* **Task to complete**: Up to the line containing "pillow: none [160,196,299,275]", nothing is kept; from that line through the end of the data below, output every line exactly.

* **Collected data entries**:
_____
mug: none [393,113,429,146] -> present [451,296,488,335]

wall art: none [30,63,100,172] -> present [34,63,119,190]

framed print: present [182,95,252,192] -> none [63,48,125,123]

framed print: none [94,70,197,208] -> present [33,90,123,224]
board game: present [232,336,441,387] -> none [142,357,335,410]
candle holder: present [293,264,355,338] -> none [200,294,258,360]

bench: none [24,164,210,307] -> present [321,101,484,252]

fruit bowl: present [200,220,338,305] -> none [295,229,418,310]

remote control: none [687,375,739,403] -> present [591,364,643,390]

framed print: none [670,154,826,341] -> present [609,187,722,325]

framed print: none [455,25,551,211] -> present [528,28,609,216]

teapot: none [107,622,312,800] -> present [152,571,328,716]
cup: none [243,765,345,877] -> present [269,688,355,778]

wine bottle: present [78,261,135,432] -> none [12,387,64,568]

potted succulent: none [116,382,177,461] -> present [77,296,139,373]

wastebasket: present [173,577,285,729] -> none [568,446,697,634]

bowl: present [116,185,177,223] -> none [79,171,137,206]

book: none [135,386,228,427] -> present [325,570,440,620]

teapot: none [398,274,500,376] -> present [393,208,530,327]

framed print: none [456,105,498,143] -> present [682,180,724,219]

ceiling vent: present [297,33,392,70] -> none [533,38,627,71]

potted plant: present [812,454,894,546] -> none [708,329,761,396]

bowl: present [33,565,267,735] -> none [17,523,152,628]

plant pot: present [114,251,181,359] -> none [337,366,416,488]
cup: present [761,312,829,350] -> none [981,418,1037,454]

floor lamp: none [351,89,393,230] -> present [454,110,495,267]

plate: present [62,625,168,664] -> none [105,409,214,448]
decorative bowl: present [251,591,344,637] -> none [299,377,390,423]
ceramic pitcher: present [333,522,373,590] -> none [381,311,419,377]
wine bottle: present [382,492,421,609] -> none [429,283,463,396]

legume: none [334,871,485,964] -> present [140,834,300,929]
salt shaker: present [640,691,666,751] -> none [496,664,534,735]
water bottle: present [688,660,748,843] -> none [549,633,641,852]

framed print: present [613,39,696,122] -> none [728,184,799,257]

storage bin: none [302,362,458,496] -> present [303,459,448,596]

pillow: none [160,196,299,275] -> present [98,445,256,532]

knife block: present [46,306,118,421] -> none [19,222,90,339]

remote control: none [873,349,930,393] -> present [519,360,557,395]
_____
* **Response to the task**:
pillow: none [160,196,299,275] -> present [98,445,256,532]

knife block: present [46,306,118,421] -> none [19,222,90,339]

remote control: none [873,349,930,393] -> present [519,360,557,395]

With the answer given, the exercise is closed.